Fragmented child care search results in that data being spread out across multiple competing systems that have no reason to talk to each other. The output is a relatively useless cross-section of demand that fails to tell the whole story. The ongoing need for data-driven decision making is apparent to everyone who has been involved in child care policy, but if the data doesn’t exist, there’s simply no path to get there. Reporting is so crucial for agencies in terms of demonstrating impact, making the case for funding, and demonstrating accountability for public investment, but the reports in question are reliant on all the data being in one place. Otherwise it’s just guesswork.
And, speaking of data, who owns it? When child care search is centralized at the state level, that data is overseen by a highly regulated state agency held to the highest standards of privacy and security. When it’s localized and provided through the CCR&R, it’s owned by the CCR&R, which often receives both state and federal funding and must adhere to those respective rules and regulations to keep its contracts. When it’s delivered through a private software company? That software company owns the data, opening up a Pandora’s box of potential abuse through targeted advertising, marketing campaigns, exploitation of families in need, and more.
When those companies sell their subscriptions directly to families or contract with employers, they enjoy little to no oversight with regards to privacy protections. We’ve all seen what happens when for-profit software companies are allowed to operate on the honor system. It inevitably leads to a lose-lose scenario for everyone else.
What Can We Do About It?
The first thing we need to do in the fight to keep public infrastructure relevant is acknowledge that the demand for these private marketplaces wouldn’t exist if families felt like they were being adequately served by the status quo. We’re not doing a good enough job of making people aware of the options available to them, and too many of those options consist of cumbersome legacy systems that aren’t easily accessible for families or aligned with the expectations of a modern web-based experience.

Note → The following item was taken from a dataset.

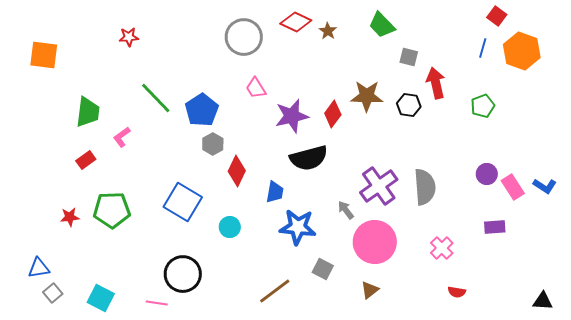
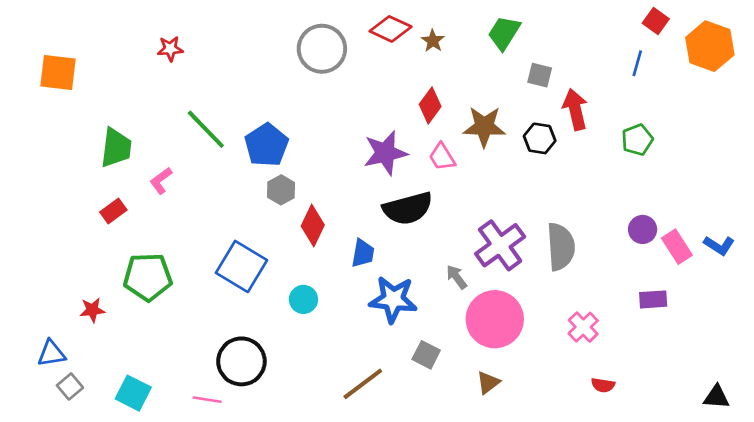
green trapezoid: (382, 25) -> (504, 33), turned 76
orange hexagon: (522, 51) -> (710, 46), moved
pink trapezoid: (256, 88) -> (442, 157), moved
red diamond: (333, 114) -> (430, 105), moved
red star: (70, 217) -> (92, 310), moved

The next step in combatting fragmented systems is to defragment them by giving parents a one-stop shop for child care search, consumer information, and assistance programs. This is most effectively done at the state level, an approach that promotes consistency and transparency regardless of where families are located. Iowa’s Child Care Connect site has been much lauded as a model for next-generation systems thinking. South Dakota uses BridgeCare to do this via their Helpline Center. Connecticut just legislated this approach with a bill to stand up a centralized Early Care and Education Program Portal, designed to “untangle what families and advocates have long described as a confusing system.”
Sweeping modernization of the ECE sector is long overdue. We challenge policymakers, agencies, and leaders to prioritize the transition from convoluted, hard-to-maintain legacy infrastructure to a more streamlined approach in the interest of efficiency, accessibility, and sustainability. Some of these startup companies have great ideas that our current models can’t accommodate, from booking care by the hour or day to integrating summer camps and other alternatives into the search portal. There is real innovation here that we should be tapping into to improve the public sector experience.
But none of that can happen without strong leadership and the funding to back it up. The alternative is a world in which where you live, who you work for, and how much you can afford to pay end up dictating whether or not you can find the care and resources you need. We can and must do better than that.